Critical Neuroscience: A Handbook of the Social and Cultural Contexts of Neuroscience

4 05 2012

Critical Neuroscience: A Handbook of the Social and Cultural Contexts of Neuroscience
edited by  Suparna Choudhury and Jan Slaby

Wiley-Blackwell, 2012


Critical Neuroscience brings together multi-disciplinary scholars from around the world to explore key social, historical and philosophical studies of neuroscience, and to analyze the socio-cultural implications of recent advances in the field.

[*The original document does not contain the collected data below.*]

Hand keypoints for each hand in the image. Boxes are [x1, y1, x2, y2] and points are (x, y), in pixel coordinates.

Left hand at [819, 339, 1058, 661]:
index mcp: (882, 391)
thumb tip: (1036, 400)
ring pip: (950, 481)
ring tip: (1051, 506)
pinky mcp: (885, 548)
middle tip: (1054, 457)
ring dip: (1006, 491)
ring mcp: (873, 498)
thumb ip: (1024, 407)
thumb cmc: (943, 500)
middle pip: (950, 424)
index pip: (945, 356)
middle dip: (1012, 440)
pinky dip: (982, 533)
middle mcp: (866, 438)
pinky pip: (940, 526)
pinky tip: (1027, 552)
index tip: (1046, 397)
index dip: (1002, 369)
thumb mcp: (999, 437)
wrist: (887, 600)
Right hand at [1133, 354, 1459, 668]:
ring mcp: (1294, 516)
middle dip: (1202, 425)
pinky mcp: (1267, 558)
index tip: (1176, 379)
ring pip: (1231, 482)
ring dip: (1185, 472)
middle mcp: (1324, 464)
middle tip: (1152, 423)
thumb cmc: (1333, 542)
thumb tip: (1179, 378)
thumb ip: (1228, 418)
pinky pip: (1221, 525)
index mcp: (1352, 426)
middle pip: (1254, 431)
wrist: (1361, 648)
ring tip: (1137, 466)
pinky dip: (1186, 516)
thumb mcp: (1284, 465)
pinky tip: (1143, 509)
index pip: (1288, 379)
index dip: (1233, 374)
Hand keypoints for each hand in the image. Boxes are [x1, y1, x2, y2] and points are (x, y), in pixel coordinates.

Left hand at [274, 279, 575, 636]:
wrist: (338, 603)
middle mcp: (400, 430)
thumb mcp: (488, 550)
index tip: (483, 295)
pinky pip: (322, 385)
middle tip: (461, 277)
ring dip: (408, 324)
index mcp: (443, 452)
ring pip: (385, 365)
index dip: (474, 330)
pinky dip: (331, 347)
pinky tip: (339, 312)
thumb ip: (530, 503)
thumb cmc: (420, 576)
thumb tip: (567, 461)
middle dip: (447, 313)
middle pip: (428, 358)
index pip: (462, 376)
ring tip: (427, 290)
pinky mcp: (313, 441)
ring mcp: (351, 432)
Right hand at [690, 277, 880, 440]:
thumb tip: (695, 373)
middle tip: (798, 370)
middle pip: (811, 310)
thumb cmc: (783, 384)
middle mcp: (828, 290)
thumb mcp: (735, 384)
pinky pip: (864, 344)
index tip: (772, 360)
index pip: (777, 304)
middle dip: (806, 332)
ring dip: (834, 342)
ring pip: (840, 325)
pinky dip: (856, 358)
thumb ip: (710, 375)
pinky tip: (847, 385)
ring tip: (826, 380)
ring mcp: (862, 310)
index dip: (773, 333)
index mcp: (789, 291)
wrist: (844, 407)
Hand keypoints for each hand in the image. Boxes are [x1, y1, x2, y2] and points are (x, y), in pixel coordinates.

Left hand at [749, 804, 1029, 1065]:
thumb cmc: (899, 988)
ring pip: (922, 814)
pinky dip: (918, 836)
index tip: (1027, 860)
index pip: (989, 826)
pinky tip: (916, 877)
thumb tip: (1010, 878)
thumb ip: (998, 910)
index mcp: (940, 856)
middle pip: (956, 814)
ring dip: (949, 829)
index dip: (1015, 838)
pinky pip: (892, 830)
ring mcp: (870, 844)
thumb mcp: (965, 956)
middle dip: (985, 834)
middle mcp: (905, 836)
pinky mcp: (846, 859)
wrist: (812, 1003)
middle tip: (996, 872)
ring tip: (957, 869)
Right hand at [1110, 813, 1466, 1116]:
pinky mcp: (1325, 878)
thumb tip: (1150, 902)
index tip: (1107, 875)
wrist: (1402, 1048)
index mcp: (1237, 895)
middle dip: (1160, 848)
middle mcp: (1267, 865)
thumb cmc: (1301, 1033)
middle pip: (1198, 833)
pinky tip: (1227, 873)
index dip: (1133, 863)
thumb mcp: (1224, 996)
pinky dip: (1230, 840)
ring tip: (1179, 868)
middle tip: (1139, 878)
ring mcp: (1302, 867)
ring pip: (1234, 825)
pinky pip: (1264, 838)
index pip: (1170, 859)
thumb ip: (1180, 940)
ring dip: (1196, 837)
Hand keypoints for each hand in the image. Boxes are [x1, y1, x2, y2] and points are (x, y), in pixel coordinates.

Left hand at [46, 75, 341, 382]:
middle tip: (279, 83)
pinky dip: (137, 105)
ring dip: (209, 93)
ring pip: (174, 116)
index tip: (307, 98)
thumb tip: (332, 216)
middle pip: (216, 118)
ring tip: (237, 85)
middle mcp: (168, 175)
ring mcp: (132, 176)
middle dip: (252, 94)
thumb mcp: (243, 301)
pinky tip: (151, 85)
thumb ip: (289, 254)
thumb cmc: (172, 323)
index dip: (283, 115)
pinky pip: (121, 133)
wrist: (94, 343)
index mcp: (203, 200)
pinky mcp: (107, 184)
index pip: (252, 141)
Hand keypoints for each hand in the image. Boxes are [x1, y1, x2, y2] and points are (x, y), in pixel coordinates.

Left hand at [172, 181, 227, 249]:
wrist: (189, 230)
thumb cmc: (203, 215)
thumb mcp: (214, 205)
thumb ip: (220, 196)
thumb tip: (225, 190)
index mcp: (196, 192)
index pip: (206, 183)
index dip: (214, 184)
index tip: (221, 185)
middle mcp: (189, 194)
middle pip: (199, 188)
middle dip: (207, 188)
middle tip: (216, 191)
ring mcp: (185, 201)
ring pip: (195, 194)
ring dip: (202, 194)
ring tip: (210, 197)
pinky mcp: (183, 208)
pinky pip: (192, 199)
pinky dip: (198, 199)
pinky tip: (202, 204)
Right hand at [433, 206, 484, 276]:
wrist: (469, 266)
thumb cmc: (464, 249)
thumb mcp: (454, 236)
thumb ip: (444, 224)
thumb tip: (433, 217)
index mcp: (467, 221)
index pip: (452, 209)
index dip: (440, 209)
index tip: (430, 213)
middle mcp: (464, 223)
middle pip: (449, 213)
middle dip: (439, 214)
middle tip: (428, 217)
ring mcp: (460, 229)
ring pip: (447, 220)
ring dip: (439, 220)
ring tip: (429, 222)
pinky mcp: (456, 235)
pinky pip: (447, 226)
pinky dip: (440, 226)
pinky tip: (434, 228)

– explores the creative potential for engaging experimental neuroscience with social studies of neuroscience

– Furthers the dialogue between neuroscience and the disciplines of the social sciences and humanities

– Transcends traditional scepticism, introducing novel ideas about ‘how to be critical’ in and about science

– Features contributions from eminent scholars including Steven Rose, Joseph Dumit, Laurence Kirmayer, Shaun Gallagher, Fernando Vidal, Allan Young and Joan Chiao


“Neurological thinking has extended itself into a great many spheres of life, from ‘neuroanthropology’ to ‘neurozoology’. We have urgently needed to understand this development within a broad historical and cultural context and Critical Neuroscience provides us with the necessary tools to engage with neuroscience and its social impacts in productive and intelligent ways. The book will be an extremely important resource for anyone interested in understanding how and why neuroscientific research has led us to think about social life in new ways.”
[Emily Martin, Professor of Anthropology, New York University and author of ‘Bipolar Expeditions: Mania and Depression in American Culture’]

About the editors:

Suparna Choudhury is Junior Professor at the Max Planck Institute for the History of Science and the Berlin Institute for Mind and Brain, Humboldt University, Germany. Her research examines the emergence of the ?neurological adolescent’. She has also published on cultural neuroscience and topics at the intersection of neuroscience and society.

Jan Slaby is Junior Professor in Philosophy of Mind and Emotion at Free University Berlin, Germany. The author of a German-language book exploring the world-disclosing nature of human emotions, he has also been involved in research and teaching on the philosophy of psychiatry, with a particular focus on affective disorders and background feelings.